■ Required action 1:
Reproduce the part of the Parcel film review that begins at the words containing "Parcel: A Pitiless" and ends after "off our pretences.", copying it verbatim.
■ Required action 2:
Extend the review of the film Parcel with the next stretch of prose, starting immediately after its final sentence.

■ Passage shown:
Parcel: A Pitiless Expose of the Facades that Mask our Daily Lives
Indrasis Acharya’s new film takes a delightfully unconventional approach to a ‘thriller’
Cast: Rituparna Sengupta, Saswata Chatterjee
Director: Indrasis Acharya
‘Aamra ekta bhagar ay baash korchhi’ – around the 90-minute mark of Indrasis Acharya’s slow-burn exposé of the ugliness of contemporary society, a character tells the film’s protagonist Nandini (Rituparna Sengupta). The word ‘bhagar’ translates loosely to a wasteland littered with carcasses left to rot or for vultures to devour. That statement lies at the heart of Parcel and film-maker Indrasis Acharya ingeniously uses the ‘thriller’ as a format to peel the masks off our pretences.

■ Data extracts:
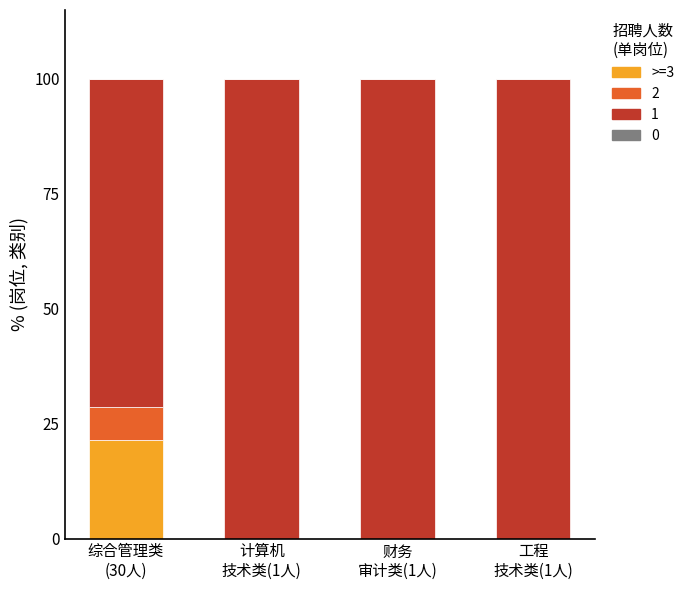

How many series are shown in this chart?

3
==
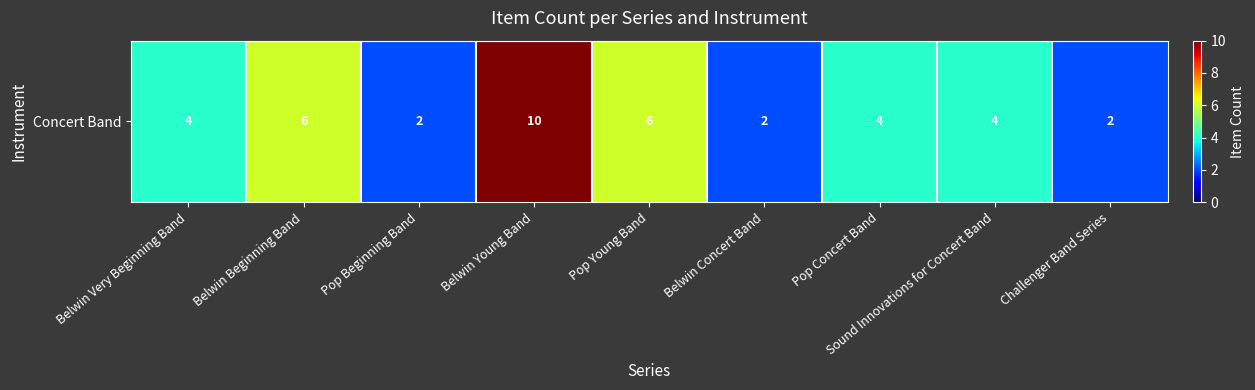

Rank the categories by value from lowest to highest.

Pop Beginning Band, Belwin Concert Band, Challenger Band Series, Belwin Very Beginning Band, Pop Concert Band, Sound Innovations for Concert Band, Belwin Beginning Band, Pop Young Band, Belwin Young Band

■ Expected answer 1:
Parcel: A Pitiless Expose of the Facades that Mask our Daily Lives
Indrasis Acharya’s new film takes a delightfully unconventional approach to a ‘thriller’
Cast: Rituparna Sengupta, Saswata Chatterjee
Director: Indrasis Acharya
‘Aamra ekta bhagar ay baash korchhi’ – around the 90-minute mark of Indrasis Acharya’s slow-burn exposé of the ugliness of contemporary society, a character tells the film’s protagonist Nandini (Rituparna Sengupta). The word ‘bhagar’ translates loosely to a wasteland littered with carcasses left to rot or for vultures to devour. That statement lies at the heart of Parcel and film-maker Indrasis Acharya ingeniously uses the ‘thriller’ as a format to peel the masks off our pretences.

■ Expected answer 2:
And then begins the descent into the heart of darkness. An anonymous parcel carrying an innocuous enough gift (a photo album) arrives for Nandini even as the family is celebrating her birthday. There’s some mild banter about a secret admirer but it cannot mask the uneasiness the protagonists begin to feel – one that only aggravates as these parcels keep arriving. In a matter of days, all the family’s certainties lie shattered and the secrets the family has taken care to keep locked away threaten to come tumbling out.
I have called Parcel a thriller – yet to his credit, the director eschews the conventions of the genre. He never takes you by the scruff of the neck and pushes you headlong into the vortex of action. That would be the easy way out. He is not afraid to be unconventional in the way he executes the ‘action’. He puts the narrative on slow boil, cajoling the strands out of the characters, so that the tension never explodes, and neither the characters nor the viewer has any respite. And in that lies the film’s greatest strength.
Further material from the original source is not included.